Phase 6: Execution — 3 VMs, 36 Hours
| VM | Spec | Role |
|---|---|---|
| VM 1 | GCE e2-standard-8 (8 vCPU, 32 GB) | Primary worker |
| VM 2 | GCE e2-standard-8 (8 vCPU, 32 GB) | Secondary worker |
| VM 3 | GCE (8 GB) | Gap-fill + verification |
VMs in the same region as the destination meant free GCS ingress and ~2ms latency vs ~150ms from a local machine — a 75x improvement. Each VM ran ~50 concurrent workers (~150 total).
The workflow: duplicate scan, CDN matching, originality refinement, generate batch scripts, deploy to VMs, PM2 processes, gap detection, gap fill, final verification.
Total data transfer time: ~1.5 days.
The Toolkit
We built 15+ purpose-built Python tools, each doing one thing well and communicating via CSV:
| Category | Tools | Purpose |
|---|---|---|
| Migration | 5 tools | Stream objects to GCS/S3 with various path transforms |
| Deduplication | 3 tools | Scan, analyze, and classify duplicate files |
| CDN Safety | 3 tools | Match CDN URLs, protect in-use files, map old-to-new paths |
| Verification | 4+ tools | Diff source/destination, rebuild mappings, generate reports |
Every tool was idempotent (safe to re-run), resumable (checkpoint to disk), non-destructive (source is read-only), and composable (CSV in, CSV out).
Lessons Learned
-
Deduplicate before migrating — Our 89-minute scan eliminated 8.85 TB of unnecessary transfers. Do not pay to move garbage.
-
Thread-local clients are non-negotiable — Shared SDK clients cause intermittent failures at high concurrency that are nearly impossible to debug.
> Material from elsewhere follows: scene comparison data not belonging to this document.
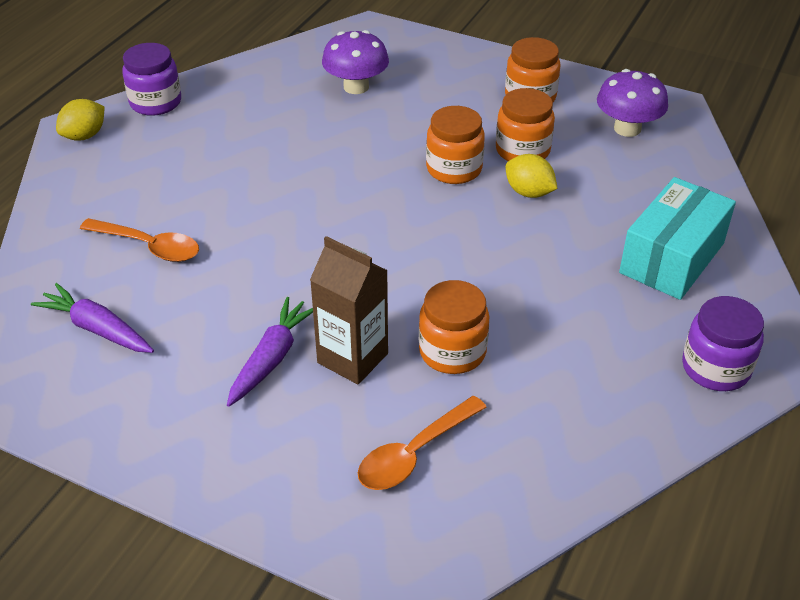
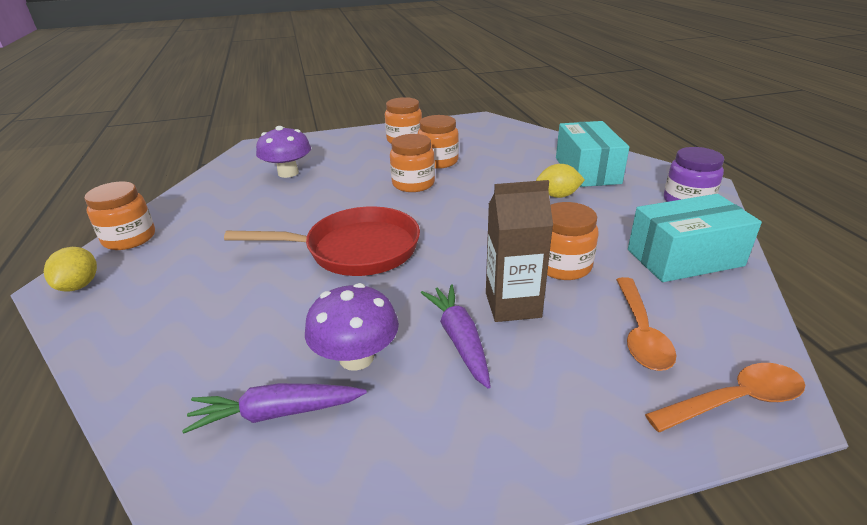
camera: 40 degrees left, 10 degrees down
orange spoon [80,218,199,262] -> orange spoon moved to [645,363,805,432]
purple jar [122,43,181,116] -> orange jar [85,182,155,250]
yellow lemon [505,154,558,198] -> yellow lemon moved to [536,164,585,198]
purple mushroom [597,69,668,137] -> purple mushroom moved to [305,283,399,371]
none -> red pan [224,206,420,276]
none -> turquoise box [628,194,762,282]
One client per thread, always.
-
Checkpoint everything — Our first scan crashed 46 minutes in. With checkpointing, zero work lost. Without it, 46 minutes gone. Build resumability from the start.
-
Skip-lists over deletes — Never deleted from the source bucket. Excluded duplicates via skip-files during migration. Source stayed intact as a rollback safety net.
-
Run compute near your data — Moving from local machine to same-region VMs: 150ms to 2ms latency. Saved an entire day of wall-clock time.
-
UUID paths solve multiple problems — Security (unguessable), collision avoidance (no filename conflicts), future-proofing (
/original/reserves room for derivatives), and decoupling (org changes do not break URLs). -
Build for both, decide with data — Evaluating GCS and S3 simultaneously was ~30% more effort but eliminated guesswork entirely.
-
Modular tools over monoliths — 15 focused tools communicating via CSV. Re-run any stage independently. Add new destinations without touching analysis tools.
What Comes Next
Migrating 35 TB across clouds is not just a file copy. It is an opportunity to audit, deduplicate, secure, and restructure. Our zero-egress scan revealed 60% duplication. The UID transformation made URLs unguessable. The parallel streaming architecture — 3 VMs, 150 workers, crash-safe checkpointing — moved it all in a day and a half.
If you are facing a multi-terabyte migration: scan first, deduplicate, protect what is live, transform paths, stream do not buffer, checkpoint everything, and stay non-destructive.
The tools are built. The data is migrated. The URLs are secure. And the storage bill is $184/month lighter.